Nelson says suddenly, 'You're sure about the date?'

'I'm pretty sure about the torque, that's definitely Iron Age and it seems logical that the body was buried with it.

But we can do carbon 14 dating to be sure.'

'What's that?'

'Carbon 14 is present in the earth's atmosphere. Plants take it in, animals eat the plants, we eat the animals. So we all absorb carbon 14 and, when we die, we stop absorbing it and the carbon 14 in our bones starts to break down. So, by measuring the amount of carbon 14 left in a bone, we can tell its age.'

'How accurate is it?'

'Well, cosmic radiation can skew the findings – sun spots, solar flares, nuclear testing, that sort of thing. But it can be accurate within a range of a few hundred years. So we'll be able to tell if the bones are roughly from the Iron Age.'

'Which was when exactly?'

'I can't be that exact but roughly seven hundred BC to forty-three ad.'

Nelson is silent for a moment, taking this in, and then he asks, 'Why would an Iron Age body be buried here?'

'As an offering to the Gods. Possibly it would have been staked down. Did you see the grass around the wrist? That could have been a rope of some kind.'

'Jesus. Staked down and left to die?'

'Well maybe, or maybe it was dead before they left it here. The stakes would be just to keep it in place.'

'Jesus,' he says again.

Suddenly Ruth remembers why she is here, in this police car, with this man. 'Why did you think the bones might be modern?' she asks.

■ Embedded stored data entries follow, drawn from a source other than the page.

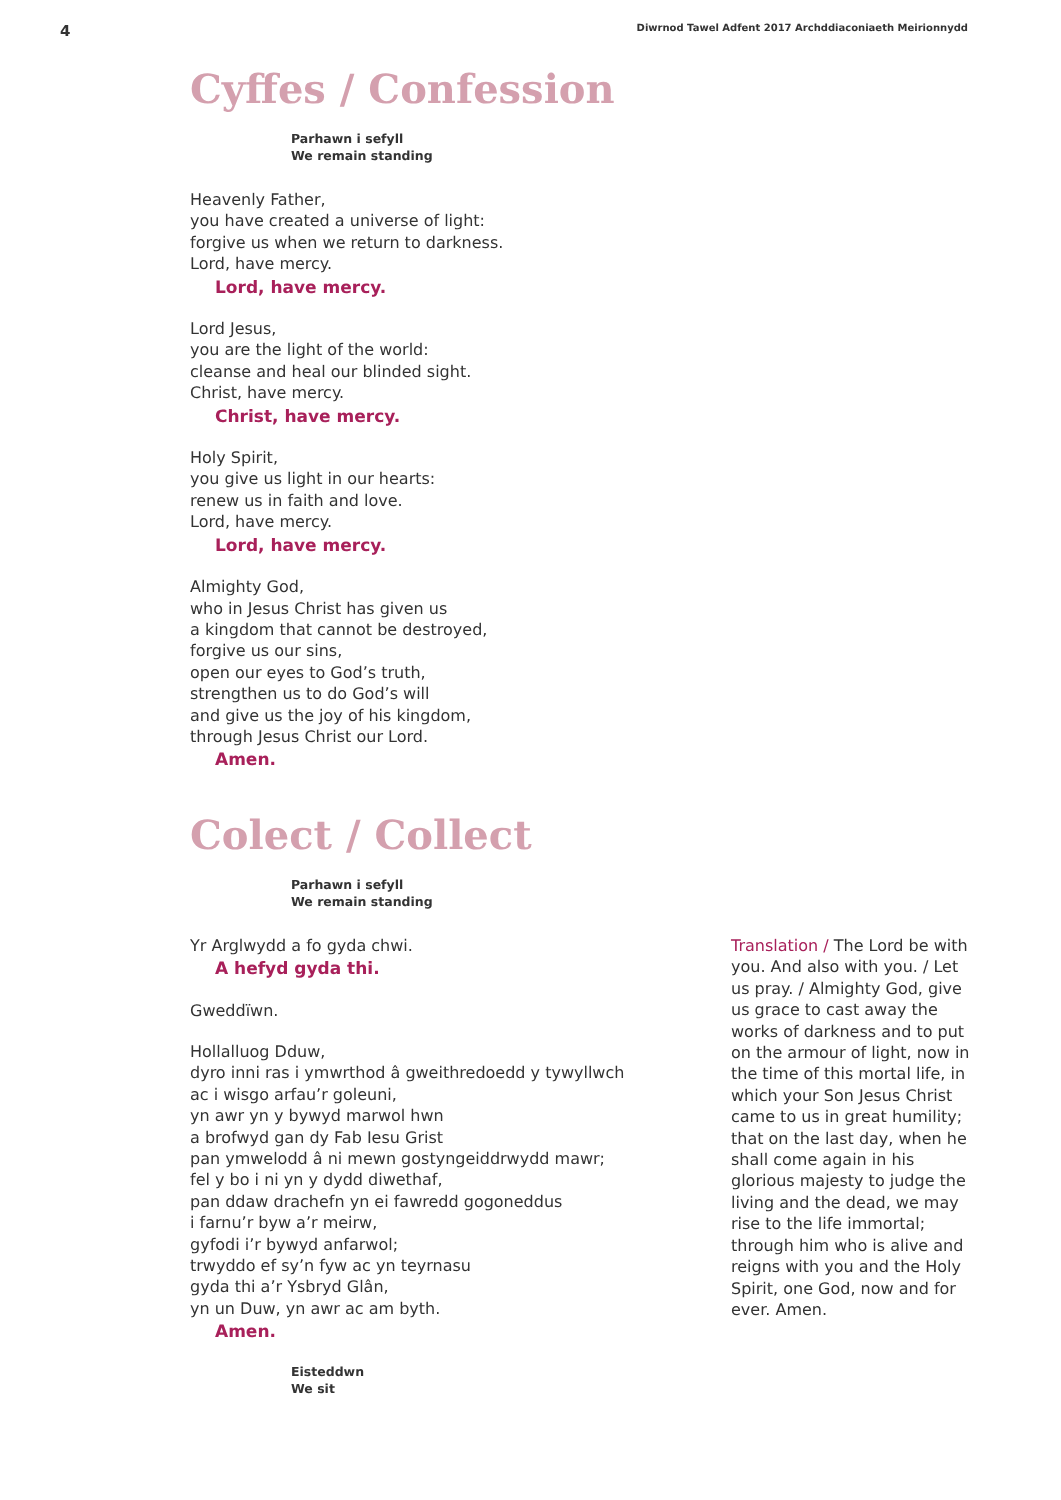4 Diwrnod Tawel Adfent 2017 Archddiaconiaeth Meirionnydd
Cyffes / Confession
Parhawn i sefyll
We remain standing
Heavenly Father,
you have created a universe of light:
forgive us when we return to darkness.
Lord, have mercy.
Lord, have mercy.
Lord Jesus,
you are the light of the world:
cleanse and heal our blinded sight.
Christ, have mercy.
Christ, have mercy.
Holy Spirit,
you give us light in our hearts:
renew us in faith and love.
Lord, have mercy.
Lord, have mercy.
Almighty God,
who in Jesus Christ has given us
a kingdom that cannot be destroyed,
forgive us our sins,
open our eyes to God’s truth,
strengthen us to do God’s will
and give us the joy of his kingdom,
through Jesus Christ our Lord.
Amen.
Colect / Collect
Parhawn i sefyll
We remain standing
Yr Arglwydd a fo gyda chwi.
A hefyd gyda thi.
Gweddïwn.
Hollalluog Dduw,
dyro inni ras i ymwrthod â gweithredoedd y tywyllwch
ac i wisgo arfau’r goleuni,
yn awr yn y bywyd marwol hwn
a brofwyd gan dy Fab Iesu Grist
pan ymwelodd â ni mewn gostyngeiddrwydd mawr;
fel y bo i ni yn y dydd diwethaf,
pan ddaw drachefn yn ei fawredd gogoneddus
i farnu’r byw a’r meirw,
gyfodi i’r bywyd anfarwol;
trwyddo ef sy’n fyw ac yn teyrnasu
gyda thi a’r Ysbryd Glân,
yn un Duw, yn awr ac am byth.
Amen.
Eisteddwn
We sit
Translation / The Lord be with you. And also with you. / Let us pray. / Almighty God, give us grace to cast away the works of darkness and to put on the armour of light, now in the time of this mortal life, in which your Son Jesus Christ came to us in great humility; that on the last day, when he shall come again in his glorious majesty to judge the living and the dead, we may rise to the life immortal; through him who is alive and reigns with you and the Holy Spirit, one God, now and for ever. Amen.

Nelson sighs. 'Some ten years ago there was a child that went missing. Near here. We never found the body. I thought it might be her.'

'Her?'

'Her name was Lucy Downey.'

Ruth is silent. Having a name makes it all more real somehow. After all, hadn't the archaeologist who discovered the first modern human given her a name? Funnily enough, she was called Lucy too.